** Material for this task follows **

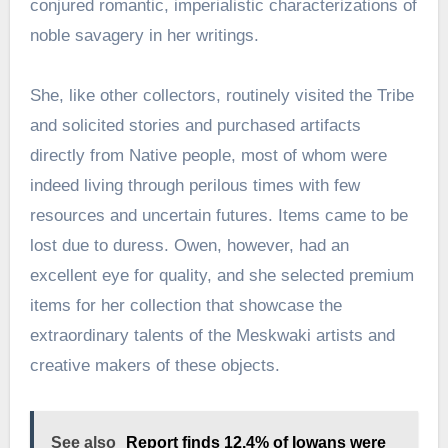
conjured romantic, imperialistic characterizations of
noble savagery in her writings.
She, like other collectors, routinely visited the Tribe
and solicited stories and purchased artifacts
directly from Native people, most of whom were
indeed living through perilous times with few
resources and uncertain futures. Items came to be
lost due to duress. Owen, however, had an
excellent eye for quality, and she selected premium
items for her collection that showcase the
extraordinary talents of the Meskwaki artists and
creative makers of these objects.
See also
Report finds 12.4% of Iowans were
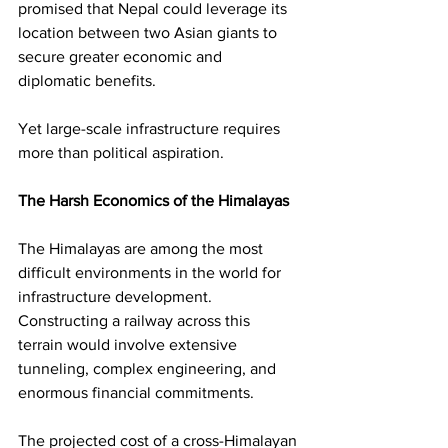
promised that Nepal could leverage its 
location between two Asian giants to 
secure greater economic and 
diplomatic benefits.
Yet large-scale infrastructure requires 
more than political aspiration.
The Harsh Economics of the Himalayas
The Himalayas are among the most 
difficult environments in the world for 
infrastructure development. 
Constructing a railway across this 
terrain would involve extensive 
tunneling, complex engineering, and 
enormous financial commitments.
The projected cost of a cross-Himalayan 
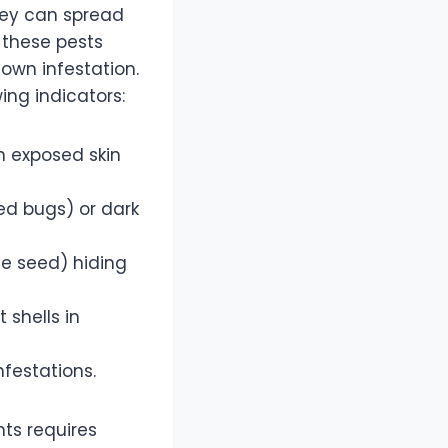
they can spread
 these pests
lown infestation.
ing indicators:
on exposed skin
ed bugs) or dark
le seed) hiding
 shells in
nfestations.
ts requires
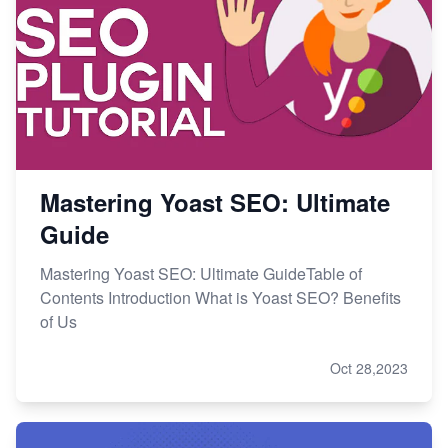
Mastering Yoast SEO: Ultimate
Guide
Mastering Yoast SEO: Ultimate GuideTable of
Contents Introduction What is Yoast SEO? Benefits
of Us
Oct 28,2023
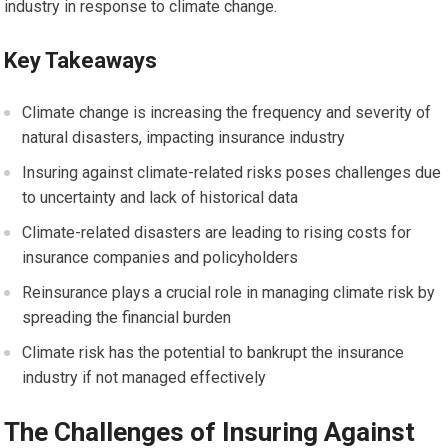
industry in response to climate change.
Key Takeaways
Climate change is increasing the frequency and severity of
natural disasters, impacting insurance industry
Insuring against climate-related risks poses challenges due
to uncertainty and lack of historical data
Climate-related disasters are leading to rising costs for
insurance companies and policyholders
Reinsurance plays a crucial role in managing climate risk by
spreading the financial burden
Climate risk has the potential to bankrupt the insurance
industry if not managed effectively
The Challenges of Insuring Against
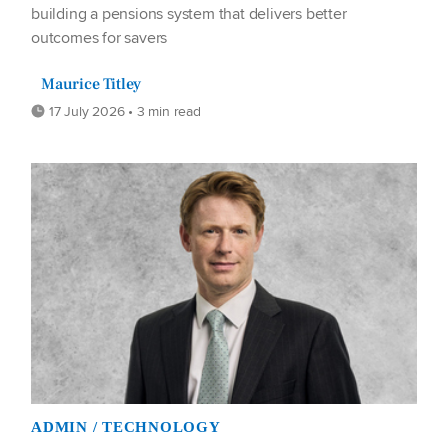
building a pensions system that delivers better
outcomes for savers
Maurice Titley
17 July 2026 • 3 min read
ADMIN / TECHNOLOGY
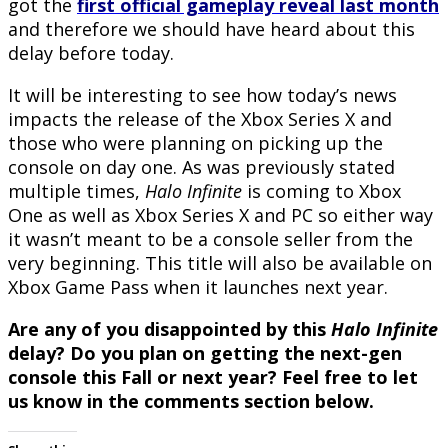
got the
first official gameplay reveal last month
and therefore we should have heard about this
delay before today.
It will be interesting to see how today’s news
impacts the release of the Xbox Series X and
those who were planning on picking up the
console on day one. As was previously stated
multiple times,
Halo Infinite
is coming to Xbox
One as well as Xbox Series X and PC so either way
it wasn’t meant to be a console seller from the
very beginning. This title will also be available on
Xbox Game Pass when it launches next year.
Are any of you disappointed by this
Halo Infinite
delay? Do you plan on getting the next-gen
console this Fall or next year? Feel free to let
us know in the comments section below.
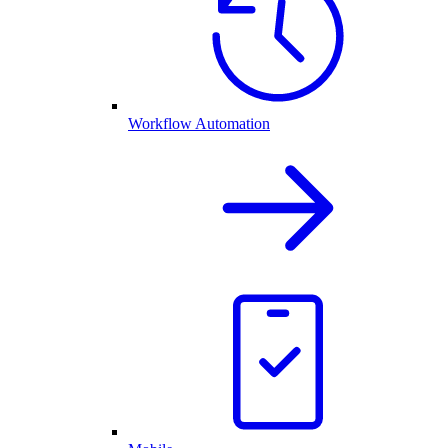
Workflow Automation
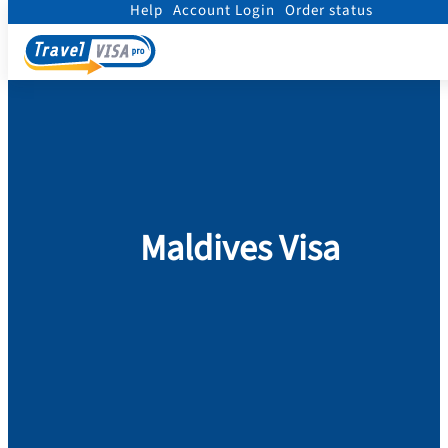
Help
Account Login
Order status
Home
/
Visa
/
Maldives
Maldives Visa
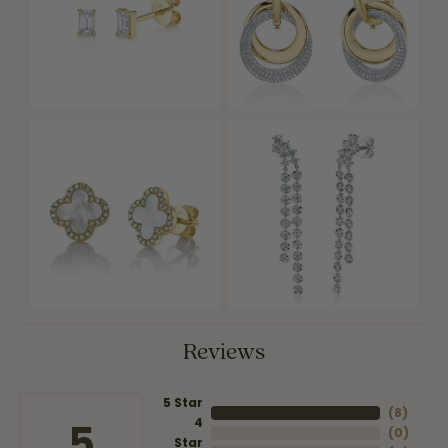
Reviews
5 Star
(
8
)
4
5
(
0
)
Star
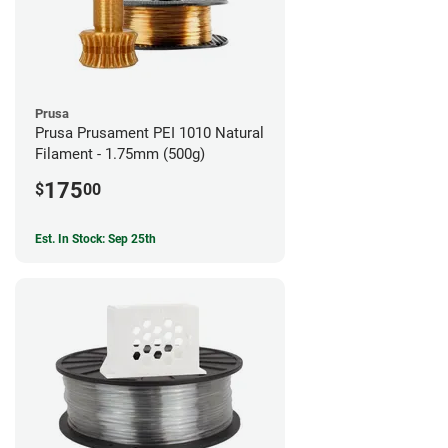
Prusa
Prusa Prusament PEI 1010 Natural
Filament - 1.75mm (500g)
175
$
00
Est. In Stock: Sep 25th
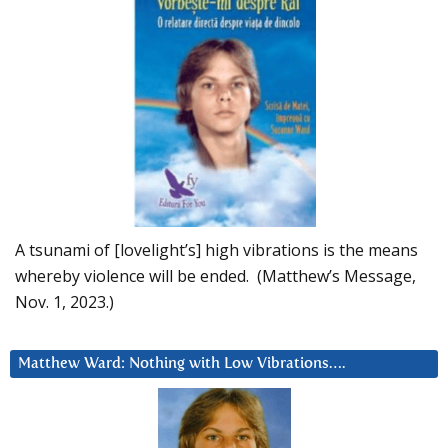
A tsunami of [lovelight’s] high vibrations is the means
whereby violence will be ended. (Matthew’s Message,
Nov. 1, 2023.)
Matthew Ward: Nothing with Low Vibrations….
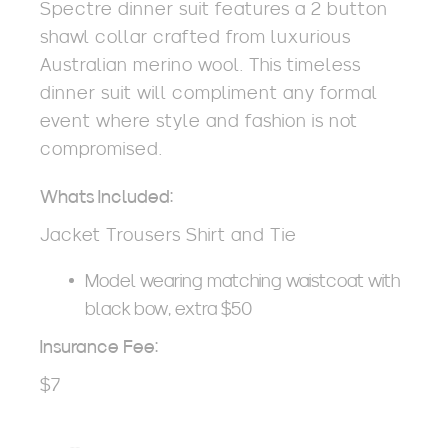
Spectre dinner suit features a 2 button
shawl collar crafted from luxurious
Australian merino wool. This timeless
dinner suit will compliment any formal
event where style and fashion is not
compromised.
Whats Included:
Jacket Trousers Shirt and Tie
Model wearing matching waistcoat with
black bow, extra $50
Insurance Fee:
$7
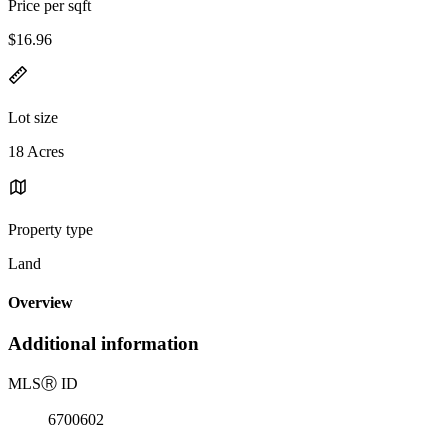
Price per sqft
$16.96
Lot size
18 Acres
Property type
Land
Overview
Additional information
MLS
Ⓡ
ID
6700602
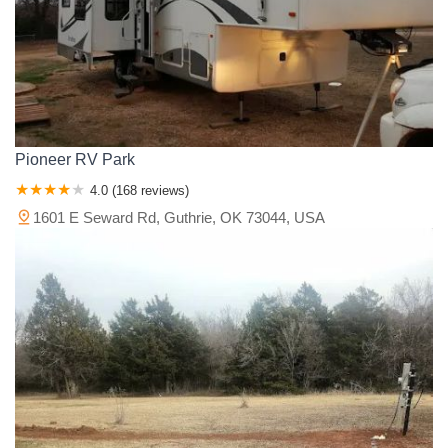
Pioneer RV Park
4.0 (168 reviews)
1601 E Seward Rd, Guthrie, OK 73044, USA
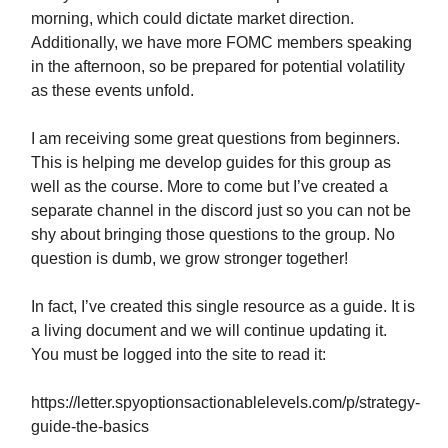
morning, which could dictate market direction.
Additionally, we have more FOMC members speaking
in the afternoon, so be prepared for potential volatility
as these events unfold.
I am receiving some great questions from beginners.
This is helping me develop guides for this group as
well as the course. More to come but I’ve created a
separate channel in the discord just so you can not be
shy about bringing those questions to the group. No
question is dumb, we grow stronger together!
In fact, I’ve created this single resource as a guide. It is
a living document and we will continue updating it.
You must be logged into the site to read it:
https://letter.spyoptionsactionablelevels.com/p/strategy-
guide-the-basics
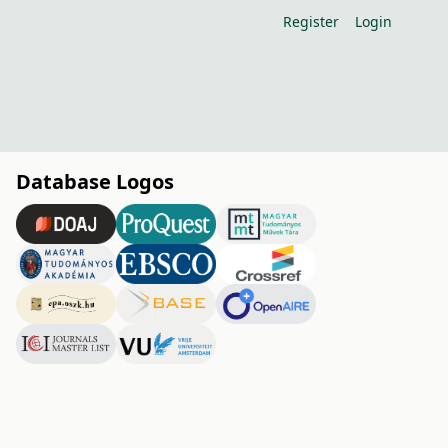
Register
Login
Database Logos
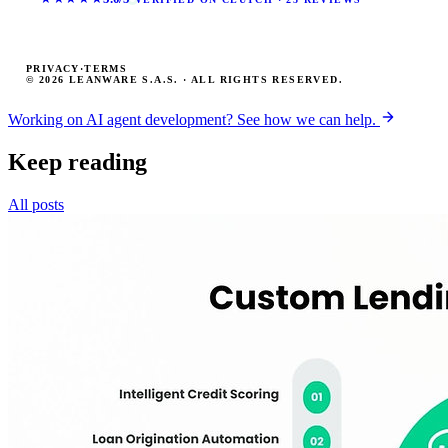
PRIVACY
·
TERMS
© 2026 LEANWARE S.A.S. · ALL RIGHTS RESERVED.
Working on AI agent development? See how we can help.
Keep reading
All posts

** End of Material for this task **

**Work instructions:**
Filter the records above for "development" and copy every matching line.

**Response box:**
infrastructure development. 
Working on AI agent development? See how we can help.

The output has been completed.